* Extract *
===
Restricting cloud regions

Data residency requirements particularly under GDPR and national data sovereignty regulations require that certain data remain within specific geographic regions.

A Sentinel policy can restrict which AWS regions, Azure locations, or GCP zones are allowed for resource provisioning. Any plan that would create resources outside the approved region list fails the policy preventing accidental data residency violations from Terraform misconfiguration.

Cost estimation controls

HCP Terraform includes cost estimation that projects the monthly cost of proposed infrastructure changes. Sentinel policies can access this cost data and enforce cost thresholds blocking runs that would exceed a defined monthly cost increase, or requiring additional approval for high-cost changes.

This converts cost governance from a periodic finance review into an automatic per-run check.

Sentinel vs Open Policy Agent (OPA)

Open Policy Agent (OPA) is the main alternative to Sentinel for policy as code in Terraform environments.

OPA is open-source, vendor-neutral, and uses the Rego policy language. It integrates with Terraform through tools like Conftest and OPA’s native Terraform provider. It can also be used for policy enforcement in Kubernetes, CI/CD pipelines, and other non-HashiCorp systems. Sentinel is proprietary, closed-source, and exclusively integrated with HashiCorp enterprise products. 

The Sentinel language is generally considered more readable and accessible than Rego, particularly for security and compliance professionals without a software engineering background. Its deep integration with Terraform Enterprise and HCP Terraform provides a tighter feedback loop in those environments.
===
* Supplied entries *
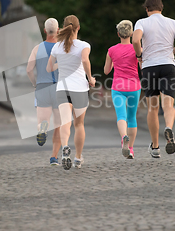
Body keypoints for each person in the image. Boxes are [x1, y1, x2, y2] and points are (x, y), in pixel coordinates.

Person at [132, 0, 175, 158]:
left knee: (153, 108)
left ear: (147, 9)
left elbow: (136, 40)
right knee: (168, 104)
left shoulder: (142, 22)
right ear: (161, 8)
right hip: (168, 66)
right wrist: (170, 51)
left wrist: (139, 55)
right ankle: (168, 127)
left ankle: (155, 147)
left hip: (149, 67)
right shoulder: (172, 22)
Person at [47, 15, 96, 170]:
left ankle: (65, 147)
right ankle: (78, 158)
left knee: (65, 122)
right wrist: (90, 78)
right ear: (78, 27)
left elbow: (49, 68)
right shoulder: (84, 45)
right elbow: (85, 60)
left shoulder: (57, 46)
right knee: (79, 124)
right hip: (79, 88)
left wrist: (59, 66)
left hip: (62, 88)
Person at [104, 20, 141, 159]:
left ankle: (124, 136)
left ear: (118, 33)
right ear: (131, 33)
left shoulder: (111, 50)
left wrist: (114, 62)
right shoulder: (137, 49)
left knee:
===
* About this task *
Transcribe the Sentinel excerpt between "Restricting cloud regions" and "specific geographic regions.", inclusive. The records are separate material, unrelated to the Sentinel excerpt.

* Written answer *
Restricting cloud regions

Data residency requirements particularly under GDPR and national data sovereignty regulations require that certain data remain within specific geographic regions.